Exercise text =>

===============

UNITED STATES

SECURITIES AND EXCHANGE COMMISSION

Washington, D.C. 20549

 

FORM 8-K

 

CURRENT REPORT

PURSUANT TO SECTION 13 OR 15(d) OF THE

SECURITIES EXCHANGE ACT OF 1934

 

Date of Report (Date of earliest event reported): November 23, 2021

 

TARONIS FUELS, INC.

(Exact name of registrant as specified in its charter)

 

Delaware   000-56101   32-0547454

(State or other jurisdiction

of incorporation)

 

(Commission

File Number)

 

(IRS Employee

Identification No.)

 

24980 N. 83rd Avenue, Suite 100

Peoria, AZ 85383

(Address of principal executive offices) (Zip Code)

 

(866) 370-3835

Registrant’s telephone number, including area code:

 

Check the appropriate box below if the Form 8-K filing is intended to simultaneously satisfy the filing obligation of the registrant under any of the following provisions (see General Instruction A.2. below):

 

Written communications pursuant to Rule 425 under the Securities Act (17 CFR 230.425)
   
Soliciting material pursuant to Rule 14a-12 under the Exchange Act (17 CFR 240.14a-12)
   
Pre-commencement communications pursuant to Rule 14d-2(b) under the Exchange Act (17 CFR 240.14d-2(b))
   
Pre-commencement communications pursuant to Rule 13e-4(c) under the Exchange Act (17 CFR 240.13e-4(c))

 

Securities registered pursuant to Section 12(b) of the Act:

 

Title of each class   Trading Symbol(s)   Name of each exchange on which registered
None   N/A   N/A

 

Indicate by check mark whether the registrant is an emerging growth company as defined in Rule 405 of the Securities Act of 1933 (§230.405 of this chapter) or Rule 12b-2 of the Securities Exchange Act of 1934 (§240.12b-2 of this chapter).

 

Emerging growth company ☒

 

If an emerging growth company, indicate by check mark if the registrant has elected not to use the extended transition period for complying with any new or revised financial accounting standards provided pursuant to Section 13(a) of the Exchange Act. ☐

 

 

 

 

 

 

Item 5.02 Departure of Directors or Certain Officers; Election of Directors; Appointment of Certain Officers; Compensatory Arrangements of Certain Officers.

 

On November 23, 2021, Kevin Foti notified the Board of Directors (the “Board”) of Taronis Fuels, Inc. (the “Company”) of his resignation as the Company’s President and Chief Executive Officer and as a member of the Board, effective as of the close of business on December 10, 2021. Mr. Foti’s resignation was not because of any disagreement with the Company on any matter related to the Company’s operations, policies or practices.

 

On November 30, 2021, the Board appointed Jered Ruyle as interim President and Chief Executive Officer of the Company, effective upon Mr. Foti’s resignation. Mr. Ruyle, 35, has served as an Executive Vice President of the Company since January 2020, and previously served as a sales representative for the Company. Mr. Ruyle has more than 14 years of experience in the packaged gas industry. Prior to joining the Company, Mr. Ruyle held key positions with his family’s multi-generational business in the packaged gas industry. He has experience in fill plant operations, management of logistics teams and sales teams, and was the President of an independent packaged gas distributor. Mr. Ruyle obtained his Bachelor’s degree in Business administration from the University of Texas at Tyler.

===============

Information shown =>

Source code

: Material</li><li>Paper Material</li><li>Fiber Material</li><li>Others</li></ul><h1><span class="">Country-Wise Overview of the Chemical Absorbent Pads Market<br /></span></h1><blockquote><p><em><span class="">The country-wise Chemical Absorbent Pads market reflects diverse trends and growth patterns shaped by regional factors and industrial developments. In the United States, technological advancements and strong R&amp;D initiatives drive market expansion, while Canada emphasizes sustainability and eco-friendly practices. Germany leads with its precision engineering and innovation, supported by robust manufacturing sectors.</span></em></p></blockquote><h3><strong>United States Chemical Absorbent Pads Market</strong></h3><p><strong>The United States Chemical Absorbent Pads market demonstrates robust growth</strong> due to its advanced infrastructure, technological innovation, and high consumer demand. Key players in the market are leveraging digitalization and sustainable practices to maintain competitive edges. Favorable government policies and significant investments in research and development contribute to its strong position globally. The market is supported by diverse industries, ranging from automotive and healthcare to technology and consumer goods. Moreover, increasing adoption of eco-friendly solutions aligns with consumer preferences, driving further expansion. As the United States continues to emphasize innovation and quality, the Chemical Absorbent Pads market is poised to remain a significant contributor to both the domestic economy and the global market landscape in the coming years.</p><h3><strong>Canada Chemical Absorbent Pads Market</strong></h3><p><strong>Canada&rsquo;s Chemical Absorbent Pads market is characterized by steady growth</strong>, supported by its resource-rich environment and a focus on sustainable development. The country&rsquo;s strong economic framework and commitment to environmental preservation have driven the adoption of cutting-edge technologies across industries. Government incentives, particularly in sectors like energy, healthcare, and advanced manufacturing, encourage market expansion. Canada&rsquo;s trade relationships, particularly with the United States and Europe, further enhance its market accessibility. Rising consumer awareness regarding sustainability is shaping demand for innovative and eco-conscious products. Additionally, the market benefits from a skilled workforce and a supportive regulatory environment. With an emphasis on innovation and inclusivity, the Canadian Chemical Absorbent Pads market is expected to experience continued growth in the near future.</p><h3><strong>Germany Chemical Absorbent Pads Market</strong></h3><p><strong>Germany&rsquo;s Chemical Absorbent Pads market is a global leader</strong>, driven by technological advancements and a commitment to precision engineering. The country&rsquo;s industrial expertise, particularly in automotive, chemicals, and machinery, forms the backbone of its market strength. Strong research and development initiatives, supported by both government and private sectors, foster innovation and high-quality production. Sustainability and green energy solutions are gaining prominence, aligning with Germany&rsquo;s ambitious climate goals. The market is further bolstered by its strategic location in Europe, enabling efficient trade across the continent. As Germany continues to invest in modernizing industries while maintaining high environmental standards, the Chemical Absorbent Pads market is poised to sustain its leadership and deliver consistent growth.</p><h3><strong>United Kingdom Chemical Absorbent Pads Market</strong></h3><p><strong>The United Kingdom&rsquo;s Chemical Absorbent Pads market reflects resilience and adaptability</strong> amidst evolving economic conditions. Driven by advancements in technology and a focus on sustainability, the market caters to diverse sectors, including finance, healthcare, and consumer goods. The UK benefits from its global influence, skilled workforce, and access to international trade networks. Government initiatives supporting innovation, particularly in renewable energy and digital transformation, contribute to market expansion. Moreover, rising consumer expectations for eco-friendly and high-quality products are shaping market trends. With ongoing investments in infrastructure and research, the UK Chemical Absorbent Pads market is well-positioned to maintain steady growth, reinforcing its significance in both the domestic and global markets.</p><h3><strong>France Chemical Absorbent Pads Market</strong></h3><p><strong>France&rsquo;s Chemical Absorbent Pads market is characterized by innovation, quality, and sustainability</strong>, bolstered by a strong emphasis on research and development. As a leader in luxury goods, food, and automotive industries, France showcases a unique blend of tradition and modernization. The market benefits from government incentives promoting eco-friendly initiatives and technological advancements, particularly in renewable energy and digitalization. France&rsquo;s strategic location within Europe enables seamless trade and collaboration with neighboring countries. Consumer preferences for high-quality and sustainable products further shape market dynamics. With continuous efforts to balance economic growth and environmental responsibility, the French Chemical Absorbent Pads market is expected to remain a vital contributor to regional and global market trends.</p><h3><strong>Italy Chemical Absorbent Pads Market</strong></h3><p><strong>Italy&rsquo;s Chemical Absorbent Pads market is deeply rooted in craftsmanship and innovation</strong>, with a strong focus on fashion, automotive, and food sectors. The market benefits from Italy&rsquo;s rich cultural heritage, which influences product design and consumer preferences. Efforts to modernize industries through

===============

What the exercise asks => Reproduce the Form 8-K filing from "Check the appropriate" up to and including "(17 CFR 240.13e-4(c))". The listing comes from a different source than the Form 8-K filing.

Task answer =>
Check the appropriate box below if the Form 8-K filing is intended to simultaneously satisfy the filing obligation of the registrant under any of the following provisions (see General Instruction A.2. below):

 

Written communications pursuant to Rule 425 under the Securities Act (17 CFR 230.425)
   
Soliciting material pursuant to Rule 14a-12 under the Exchange Act (17 CFR 240.14a-12)
   
Pre-commencement communications pursuant to Rule 14d-2(b) under the Exchange Act (17 CFR 240.14d-2(b))
   
Pre-commencement communications pursuant to Rule 13e-4(c) under the Exchange Act (17 CFR 240.13e-4(c))